Naast deze verbanden, zijn er ook nog andere opvallende zaken. Hierbij wordt expliciet aangegeven dat het betrouwbaarheidsgehalte minder hoog is dan bovenstaande punten. Het betreft slechts statistisch in het oog vallende zaken, die invloed op de wintersterfte lijken te hebben:

  • Late drachten verhogen de vroege winterverliezen;
  • De toepassing van oxaalzuur als zomerbehandeling leidt tot hogere, vroege winterverliezen;
  • De toepassing van tijmoliemiddelen verhoogt de vroege winterverliezen;
  • De toepassing van mierenzuur als zomerbehandeling vermindert de vroege winterverliezen;
  • Imkers, die hun bijenbestand met meer dan 50% uitbreiden met nieuwe opgekweekte volken in de vorm van broedafleggers verhogen de vroege wintersterfte;
  • De toepassing van oxaaluursublimatie vermindert de vroege winterverliezen.

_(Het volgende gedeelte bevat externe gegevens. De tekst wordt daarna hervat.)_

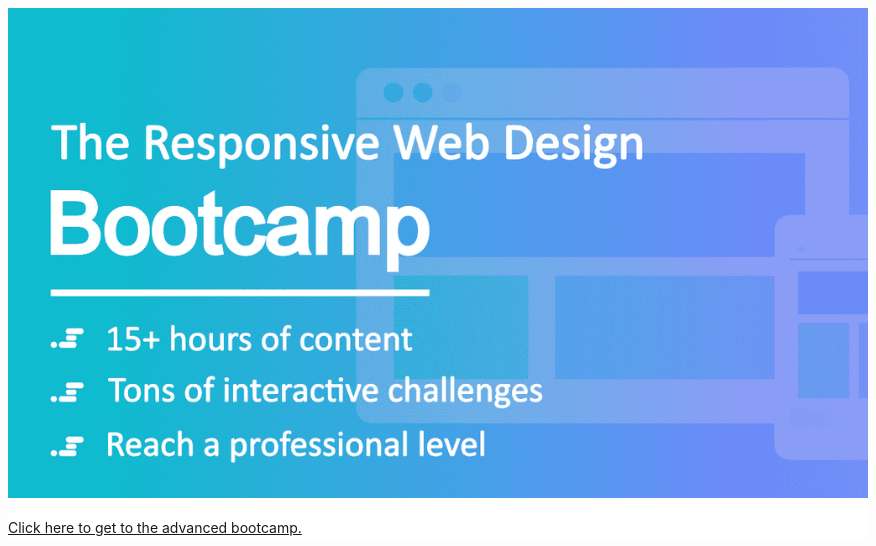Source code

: ![bootcamp-banner](img/d73d65bd22f73ba9a8d9d2e0e8942cf3.png)

[Click here to get to the advanced bootcamp.](https://scrimba.com/g/gresponsive?utm_source=freecodecamp.org&utm_medium=referral&utm_campaign=gneuralnetworks_launch_article)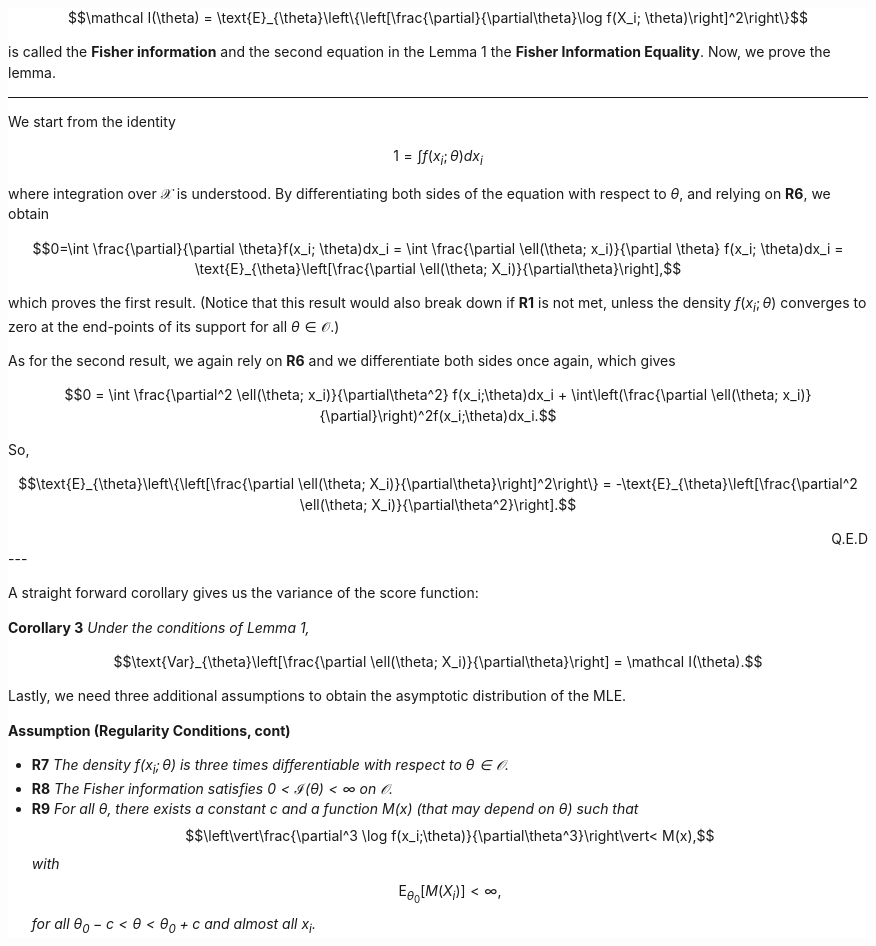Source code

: $$\mathcal I(\theta) = \text{E}_{\theta}\left\{\left[\frac{\partial}{\partial\theta}\log f(X_i; \theta)\right]^2\right\}$$

is called the **Fisher information** and the second equation in the Lemma 1 the **Fisher Information Equality**. Now, we prove the lemma.

---
We start from the identity

$$1= \int f(x_i;\theta) dx_i $$

where integration over $\mathcal X$ is understood. By differentiating both sides of the equation with respect to $\theta$, and relying on **R6**, we obtain

$$0=\int \frac{\partial}{\partial \theta}f(x_i; \theta)dx_i  = \int \frac{\partial \ell(\theta; x_i)}{\partial \theta} f(x_i; \theta)dx_i = \text{E}_{\theta}\left[\frac{\partial \ell(\theta; X_i)}{\partial\theta}\right],$$

which proves the first result. (Notice that this result would also break down if **R1** is not met, unless the density $f(x_i;\theta)$ converges to zero at the end-points of its support for all $\theta\in\mathcal O$.)


As for the second result, we again rely on **R6** and we differentiate both sides once again, which gives

$$0 = \int \frac{\partial^2 \ell(\theta; x_i)}{\partial\theta^2} f(x_i;\theta)dx_i + \int\left(\frac{\partial \ell(\theta; x_i)}{\partial}\right)^2f(x_i;\theta)dx_i.$$

So,

$$\text{E}_{\theta}\left\{\left[\frac{\partial \ell(\theta; X_i)}{\partial\theta}\right]^2\right\} = -\text{E}_{\theta}\left[\frac{\partial^2 \ell(\theta; X_i)}{\partial\theta^2}\right].$$

<div style="text-align: right"> Q.E.D </div>
---

A straight forward corollary gives us the variance of the score function:

**Corollary 3** *Under the conditions of Lemma 1,*

$$\text{Var}_{\theta}\left[\frac{\partial \ell(\theta; X_i)}{\partial\theta}\right] = \mathcal I(\theta).$$



Lastly, we need three additional assumptions to obtain the asymptotic distribution of the MLE.

**Assumption (Regularity Conditions, cont)**
- **R7** *The density $f(x_i;\theta)$ is three times differentiable with respect to $\theta \in \mathcal O$.*
- **R8** *The Fisher information satisfies $0 < \mathcal I(\theta) < \infty$ on $\mathcal O$.*
- **R9** *For all $\theta$, there exists a constant $c$ and a function $M(x)$ (that may depend on $\theta$) such that*
 $$\left\vert\frac{\partial^3 \log f(x_i;\theta)}{\partial\theta^3}\right\vert< M(x),$$
 *with*
 $$\text{E}_{\theta_0}[M(X_i)] < \infty,$$
 *for all $\theta_0 - c < \theta < \theta_0+c$ and almost all $x_i$.*

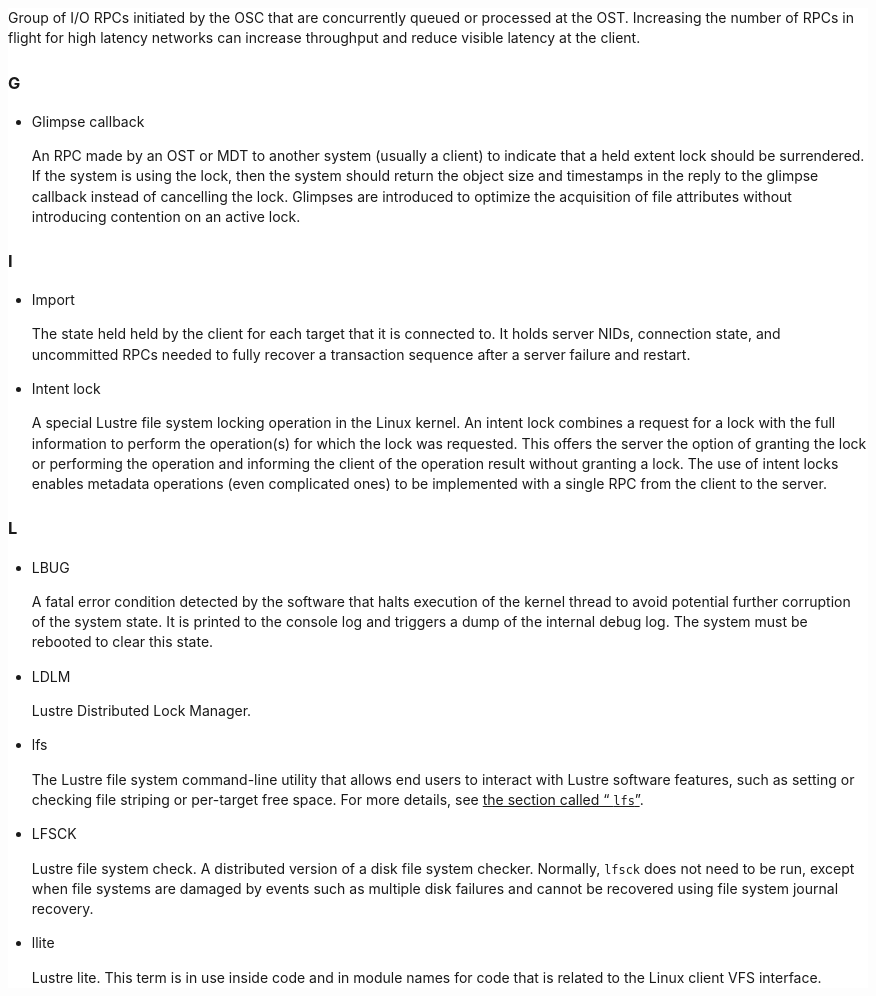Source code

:  Group of I/O RPCs initiated by the OSC that are concurrently queued or processed at the OST. Increasing the number of RPCs in flight for high latency networks can increase throughput and reduce visible latency at the client.

### G

- Glimpse callback

  An RPC made by an OST or MDT to another system (usually a client) to indicate that a held extent lock should be surrendered. If the system is using the lock, then the system should return the object size and timestamps in the reply to the glimpse callback instead of cancelling the lock. Glimpses are introduced to optimize the acquisition of file attributes without introducing contention on an active lock.

### I

- Import

  The state held held by the client for each target that it is connected to. It holds server NIDs, connection state, and uncommitted RPCs needed to fully recover a transaction sequence after a server failure and restart.

- Intent lock

  A special Lustre file system locking operation in the Linux kernel. An intent lock combines a request for a lock with the full information to perform the operation(s) for which the lock was requested. This offers the server the option of granting the lock or performing the operation and informing the client of the operation result without granting a lock. The use of intent locks enables metadata operations (even complicated ones) to be implemented with a single RPC from the client to the server.

### L

- LBUG

  A fatal error condition detected by the software that halts execution of the kernel thread to avoid potential further corruption of the system state. It is printed to the console log and triggers a dump of the internal debug log. The system must be rebooted to clear this state.

- LDLM

  Lustre Distributed Lock Manager.

- lfs

  The Lustre file system command-line utility that allows end users to interact with Lustre software features, such as setting or checking file striping or per-target free space. For more details, see [the section called “ `lfs`”](06.03-User%20Utilities.md#lfs).

- LFSCK

  Lustre file system check. A distributed version of a disk file system checker. Normally, `lfsck` does not need to be run, except when file systems are damaged by events such as multiple disk failures and cannot be recovered using file system journal recovery.

- llite

  Lustre lite. This term is in use inside code and in module names for code that is related to the Linux client VFS interface.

Nader onderzoek zal mogelijk meer inzicht geven in de problematiek van wintersterfte.  Wij houden je op de hoogte.

Noot van de redactie van Bijenwerk: een opvallend verschil ten opzichte van de Nederlandse imkers is het gegeven dat slechts 38% van de Duitse imkers de mijten behandeld met het volledige 3-gangen menu. Uit eerder onderzoek van Imkernieuws (2014) blijkt dat 60% van de Nederlandse imkers de bouwraammethode toepast, 87% de zomerbehandeling toepast en 75% de oxaalzuurbehandeling in de winter toepast. Het lijkt dat hiermee de Nederlandse imker meer consequent de mijten te lijf gaat. Is dit de verklaring voor de lagere sterftecijfers de afgelopen drie jaar in Nederland?

Een tweede opvallend punt is de verhoogde sterfte bij volken van individuele imkers in gebieden waar andere imkers ook een hoge sterfte ondervinden. Mogelijke verklaringen, die nader onderzocht moeten worden zijn:

  • Is er sprake van een specifiek microklimaat in dat gebied?
  • Zijn de milieu omstandigheden anders in dit gebied?
  • Heerst er in het gebied een schaarste aan nectar en stuifmeel?
  • Ondervinden volken een negatieve invloed van instortende volken uit de nabije omgeving?

Het is wenselijk dat er juist bij de Nederlandse imkers met significant hogere wintersterfte in de toekomst nader vervolgonderzoek plaats gaat vinden.